Das ist ein weiterer Aspekt dieses Konfliktes und der aktuellen Entwicklung: Russland forciert in letzter Zeit sein Narrativ, keine Seite in diesem Konflikt zu sein, es sei vielmehr Vermittler. Moskau spricht von einem innerukrainischen Konflikt, der insgesamt nur im direkten Dialog zwischen Kiew einerseits und Donezk sowie Lugansk beigelegt werden könne. Auch das steht so nicht in den Minsker Vereinbarungen. Russland pocht darauf, dass ausschließlich die »Separatisten« die ebenbürtigen Partner in allen Verhandlungspunkten sind und lässt nichts unversucht, dass sich die Ukraine diesem Narrativ fügt.
Fällt diese Minsk-Konstruktion gerade zusammen?
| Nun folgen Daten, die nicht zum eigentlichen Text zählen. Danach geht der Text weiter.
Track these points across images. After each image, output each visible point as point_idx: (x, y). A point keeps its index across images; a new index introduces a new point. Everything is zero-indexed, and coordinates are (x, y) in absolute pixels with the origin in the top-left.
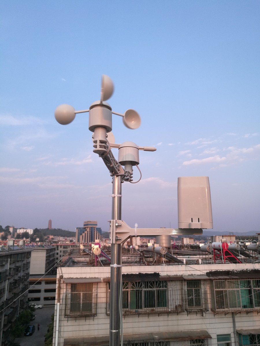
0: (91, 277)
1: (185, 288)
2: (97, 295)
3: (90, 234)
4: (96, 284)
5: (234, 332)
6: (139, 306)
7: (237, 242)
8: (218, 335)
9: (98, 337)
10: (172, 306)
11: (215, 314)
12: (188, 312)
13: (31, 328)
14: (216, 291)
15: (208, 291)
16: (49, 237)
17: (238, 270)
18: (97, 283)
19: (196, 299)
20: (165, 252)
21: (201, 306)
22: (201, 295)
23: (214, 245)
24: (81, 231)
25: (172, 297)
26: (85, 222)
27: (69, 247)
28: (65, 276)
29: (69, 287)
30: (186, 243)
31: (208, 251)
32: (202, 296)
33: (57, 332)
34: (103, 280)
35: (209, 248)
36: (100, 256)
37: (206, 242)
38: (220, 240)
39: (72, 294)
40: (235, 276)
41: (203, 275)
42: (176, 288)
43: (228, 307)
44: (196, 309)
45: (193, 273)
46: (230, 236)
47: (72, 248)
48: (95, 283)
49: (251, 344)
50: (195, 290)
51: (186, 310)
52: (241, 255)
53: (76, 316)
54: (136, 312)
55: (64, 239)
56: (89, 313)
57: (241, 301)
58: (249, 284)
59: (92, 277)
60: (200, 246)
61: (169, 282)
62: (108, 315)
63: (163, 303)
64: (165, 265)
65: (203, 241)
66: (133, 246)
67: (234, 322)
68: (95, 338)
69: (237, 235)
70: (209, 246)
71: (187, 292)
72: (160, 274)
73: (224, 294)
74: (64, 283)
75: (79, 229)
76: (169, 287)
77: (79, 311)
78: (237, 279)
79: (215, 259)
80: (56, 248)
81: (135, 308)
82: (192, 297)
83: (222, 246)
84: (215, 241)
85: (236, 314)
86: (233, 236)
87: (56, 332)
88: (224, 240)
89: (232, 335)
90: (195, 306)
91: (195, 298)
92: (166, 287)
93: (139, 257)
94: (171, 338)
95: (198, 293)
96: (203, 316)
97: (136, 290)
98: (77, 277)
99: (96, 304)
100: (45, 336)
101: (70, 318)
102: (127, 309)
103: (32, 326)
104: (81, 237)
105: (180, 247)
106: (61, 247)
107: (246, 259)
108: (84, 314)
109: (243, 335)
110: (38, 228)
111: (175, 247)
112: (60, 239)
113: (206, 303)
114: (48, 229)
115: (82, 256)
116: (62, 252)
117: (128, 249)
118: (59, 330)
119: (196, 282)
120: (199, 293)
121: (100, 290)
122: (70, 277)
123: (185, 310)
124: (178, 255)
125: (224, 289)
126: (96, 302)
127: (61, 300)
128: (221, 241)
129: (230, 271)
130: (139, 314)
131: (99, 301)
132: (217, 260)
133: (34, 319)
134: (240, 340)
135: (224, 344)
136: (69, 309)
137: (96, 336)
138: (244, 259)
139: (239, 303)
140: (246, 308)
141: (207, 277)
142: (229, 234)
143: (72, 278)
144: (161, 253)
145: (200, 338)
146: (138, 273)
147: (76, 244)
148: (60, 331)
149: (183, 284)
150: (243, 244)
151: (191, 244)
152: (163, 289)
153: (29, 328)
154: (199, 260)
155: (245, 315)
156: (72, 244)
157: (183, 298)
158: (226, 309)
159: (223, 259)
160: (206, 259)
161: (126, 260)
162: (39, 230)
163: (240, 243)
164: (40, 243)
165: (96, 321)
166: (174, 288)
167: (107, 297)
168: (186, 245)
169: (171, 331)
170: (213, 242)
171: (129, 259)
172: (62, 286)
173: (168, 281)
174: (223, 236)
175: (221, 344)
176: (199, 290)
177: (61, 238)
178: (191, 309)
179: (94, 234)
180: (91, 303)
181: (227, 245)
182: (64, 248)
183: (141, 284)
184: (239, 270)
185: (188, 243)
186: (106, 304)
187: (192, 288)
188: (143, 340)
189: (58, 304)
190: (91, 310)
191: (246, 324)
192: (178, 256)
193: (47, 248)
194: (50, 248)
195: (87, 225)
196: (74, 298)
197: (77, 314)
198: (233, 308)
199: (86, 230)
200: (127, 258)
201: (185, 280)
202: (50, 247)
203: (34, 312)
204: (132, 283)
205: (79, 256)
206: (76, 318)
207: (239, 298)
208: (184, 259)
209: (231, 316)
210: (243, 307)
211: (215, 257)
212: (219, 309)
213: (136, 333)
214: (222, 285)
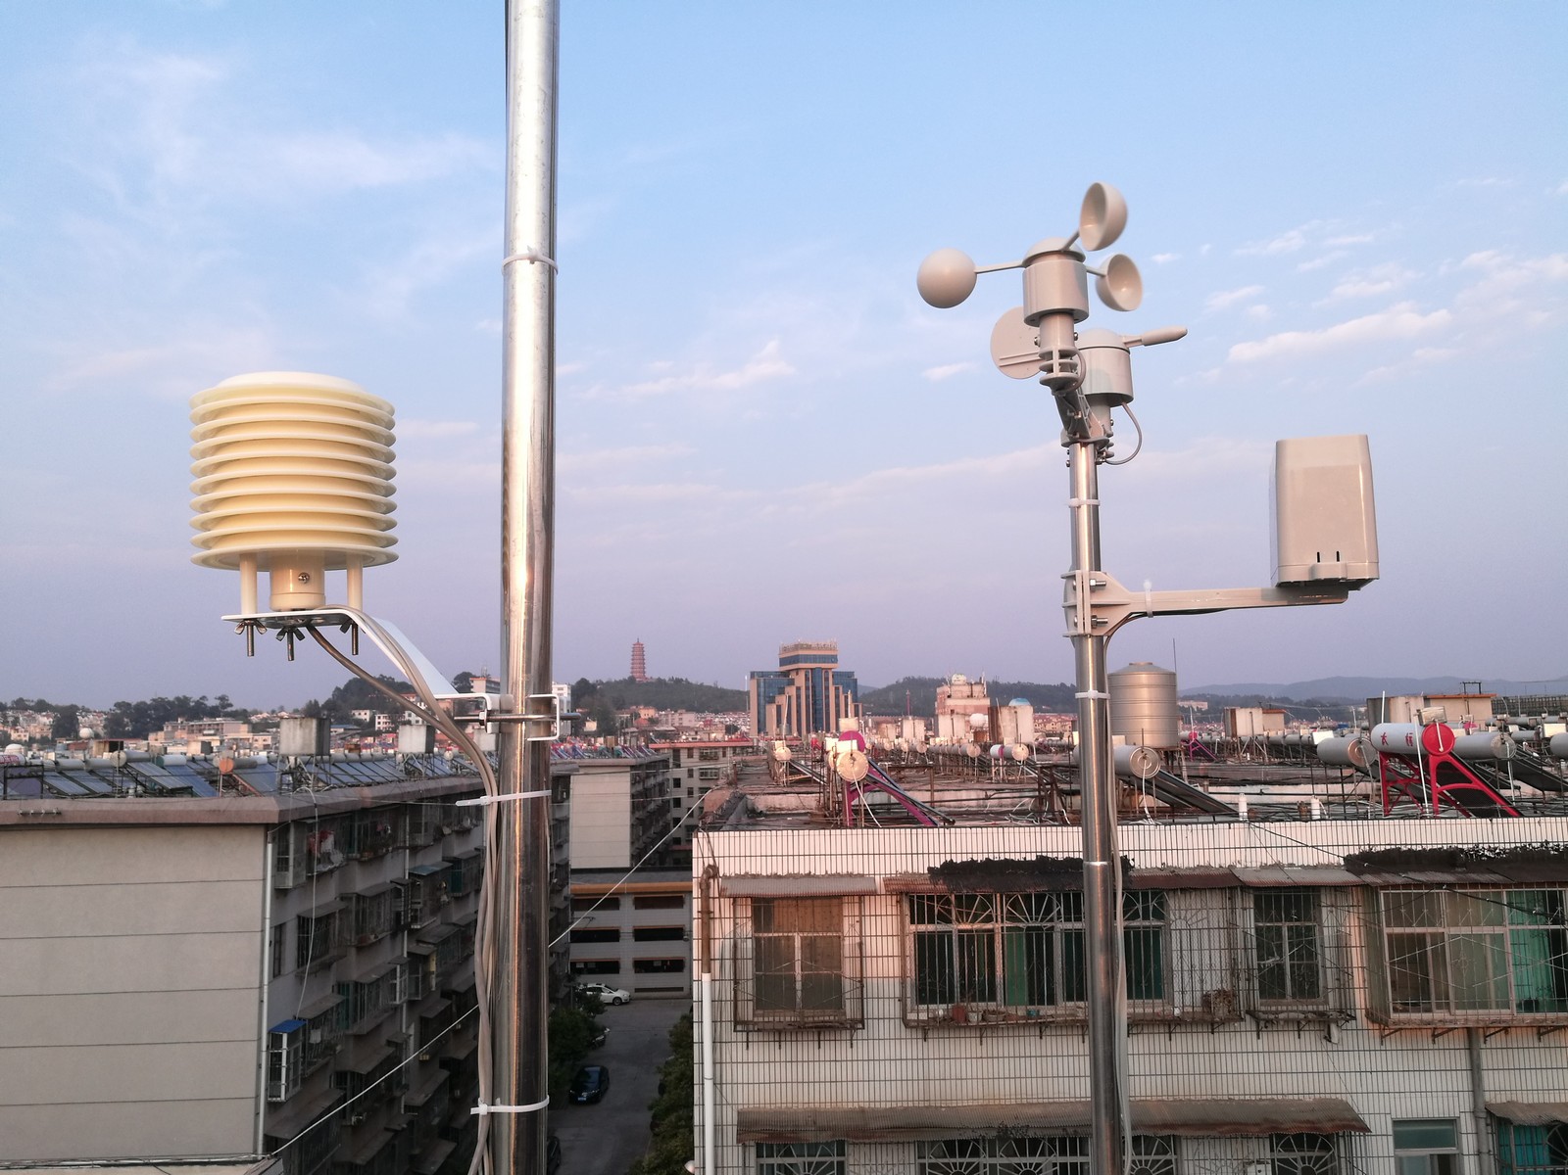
0: (834, 872)
1: (1248, 920)
2: (861, 944)
3: (807, 697)
4: (856, 899)
5: (1474, 1112)
6: (1040, 994)
7: (1497, 723)
8: (1396, 1123)
9: (874, 1110)
10: (1188, 998)
11: (1387, 1032)
12: (1262, 1024)
13: (595, 1077)
14: (1390, 936)
15: (1353, 938)
16: (637, 716)
17: (1502, 846)
18: (861, 896)
19: (1299, 969)
20: (1153, 768)
21: (1322, 999)
22: (1319, 951)
23: (1384, 737)
24: (772, 685)
25: (1186, 959)
26: (785, 649)
27: (724, 755)
28: (726, 868)
29: (746, 911)
30: (1250, 733)
31: (1354, 762)
32: (1324, 958)
33: (708, 1085)
34: (886, 885)
35: (1360, 749)
36: (864, 786)
37: (1346, 726)
38: (1414, 711)
39: (757, 941)
40: (1482, 873)
41: (1328, 867)
42: (1205, 921)
43: (1448, 1004)
44: (1295, 1008)
45: (1284, 857)
46: (1467, 698)
47: (738, 758)
48: (852, 895)
49: (1554, 1162)
50: (1290, 929)
51: (1252, 1013)
52: (1518, 783)
53: (778, 1027)
54: (1029, 1015)
55: (697, 719)
56: (832, 1018)
57: (1513, 981)
58: (1553, 910)
59: (839, 871)
60: (1316, 742)
61: (1171, 894)
62: (912, 1027)
63: (1148, 981)
64: (1151, 821)
65: (1331, 723)
66: (1003, 747)
67: (1475, 1070)
68: (862, 1111)
69: (1501, 695)
70: (1360, 742)
71: (1254, 939)
72: (1132, 863)
73: (1429, 948)
74: (725, 897)
75: (762, 679)
76: (1172, 917)
77: (792, 1005)
78: (1495, 885)
79: (1389, 802)
80: (671, 760)
81: (1026, 998)
82: (1278, 958)
83: (1424, 740)
84: (1388, 720)
85: (1486, 1037)
86: (1481, 697)
87: (703, 1084)
88: (1433, 711)
89: (1466, 1124)
90: (1294, 996)
91: (1292, 966)
92: (1159, 916)
93: (1031, 794)
94: (1185, 1125)
95: (1305, 944)
96: (1328, 1038)
97: (1029, 928)
98: (774, 871)
99: (861, 982)
100: (650, 1108)
101: (755, 1034)
102: (992, 1006)
103: (598, 1069)
104: (772, 710)
105: (1220, 750)
106: (690, 756)
107: (1543, 801)
108: (811, 1019)
109: (1516, 1123)
110: (591, 680)
111: (1199, 751)
112: (686, 723)
113: (1344, 987)
114: (632, 679)
115: (789, 790)
116: (696, 774)
117: (979, 759)
118: (714, 1078)
119: (1298, 898)
120: (1311, 943)
121: (871, 926)
122: (748, 870)
123: (1248, 1012)
124: (1211, 784)
125: (1431, 930)
126: (858, 975)
127: (717, 963)
128: (1420, 716)
129: (1462, 850)
130: (1043, 1027)
131: (872, 968)
132: (1398, 803)
133: (602, 1043)
134: (1501, 1143)
135: (1428, 1158)
136: (750, 997)
137: (867, 1105)
138: (1533, 800)
139: (1503, 987)
140: (1537, 1011)
141: (1350, 878)
142: (1459, 690)
143: (755, 877)
144: (1135, 771)
145: (1316, 1129)
146: (1034, 859)
147: (752, 740)
148: (718, 1081)
149: (1238, 903)
150: (1530, 734)
151: (1272, 734)
152: (1147, 923)
153: (587, 1075)
154: (1310, 804)
155: (1530, 1039)
156: (737, 740)
157: (1236, 964)
158: (1438, 1015)
159: (1430, 800)
160: (1344, 800)
161: (974, 803)
162: (594, 686)
163: (1513, 728)
164: (601, 740)
165: (861, 1049)
166: (1194, 920)
167: (903, 956)
168: (1246, 739)
169: (1182, 1098)
170: (1377, 722)
171: (989, 803)
172: (715, 906)
173: (1168, 891)
174: (1427, 699)
175: (1410, 1158)
176: (1309, 929)
177: (689, 719)
178: (1274, 1008)
179: (827, 697)
180: (839, 978)
181: (1449, 737)
182: (704, 757)
183: (1050, 900)
184: (1507, 846)
185: (1258, 731)
186: (903, 984)
187: (1277, 921)
188: (1064, 1129)
189: (706, 977)
190: (839, 1005)
191: (1533, 1080)
192: (1212, 789)
193: (632, 761)
194: (647, 760)
195: (795, 659)
196: (768, 954)
197: (782, 1019)
198: (1470, 1012)
199: (791, 683)
200: (982, 795)
201: (1245, 888)
202: (647, 755)
203: (598, 1016)
204: (1009, 897)
205: (772, 790)
206: (779, 1034)
207: (1500, 967)
208: (1242, 800)
209: (1459, 1040)
210: (1519, 1006)
211: (1386, 792)
212: (1407, 1011)
213: (1030, 1101)
214: (1420, 911)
Nein, das denke ich nicht. Das kann sich keine Seite erlauben. Besonders schwierig ist, dass die Verhandlungen nur per Video und nicht mehr persönlich stattfinden. Ich beneide meine Nachfolgerin, Heidi Grau, nicht. Sie leistet unter den gegebenen Umständen Heroisches! Die Ukrainer sprechen nun davon, nicht mehr nach Minsk zurückzukehren (weil Minsk aus Kiewer Sicht kein neutraler Boden mehr ist, Anm.). Alle »europäischen Varianten« - Polen ist im Gespräch, Wien und auch Italien - haben aber das Problem, dass auf russischer und Separatisten-Seite Leute kommen würden, die auf der EU-Sanktionsliste stehen. Die andere Idee war, nach Astana/Kasachstan zu gehen. Das ist aber nicht machbar, zu lange Anreise für einen Sitzungsrhythmus mit zwei Treffen pro Monat. Vielleicht Chisinau in Moldawien?
Was ist diese Eskalation jetzt? Ist das ein Austesten der neuen US-Administration?
Erinnern wir uns: Die USA forcierten nach dem Zerfall der UdSSR den Kampf für die Non-Proliferation von Atomwaffen. Sie konnten die Ukraine als damals dritter Atommacht der Welt, aber auch Belarus und Kasachstan davon überzeugen, auf die auf ihrem jeweiligen Territorium vorhandenen Arsenale vollständig zu verzichten. Dies wurde im Budapester Memorandum vom 5. Dezember 1994 fixiert, unterzeichnet von den Atommächten USA, Großbritannien und Russland. Als Gegenleistung wurden Souveränität und die Achtung der bestehenden Grenzen festgeschrieben. In den Augen so manchen Ukrainers ließ die Obama-Administration ihr Land 2014 bei den Verlusten der Krim und von Teilen des Donbass im Regen stehen. Und dann kam Trump… Wer hat ihrem darniederliegenden Land nach Sicht vieler Ukrainer tatsächlich geholfen? Allen voran - Angela Merkel und in ihrem Schlepptau Frankreich. Sie schufen das Normandie-Format, in dem nur Russland gemeinsam mit der Ukraine sitzt, ohne Separatisten, aber dafür eben Deutschland und Frankreich. Natürlich hofft man in Kiew darauf, dass Biden versteht, dass da noch einiges gutzumachen wäre.
Was hat die EU denn letztlich in der Hand im Umgang mit Russland?
Die Sanktionen, Reisebeschränkungen und Finanzsperren - die sind weitaus effektiver, als uns die russische Propagandamaschine glauben lässt. Soweit man das derzeit sehen und beurteilen kann, sind weitere Sanktionen derzeit noch kein Thema. Die Frage stellt sich noch nicht und wird sich hoffentlich nicht stellen.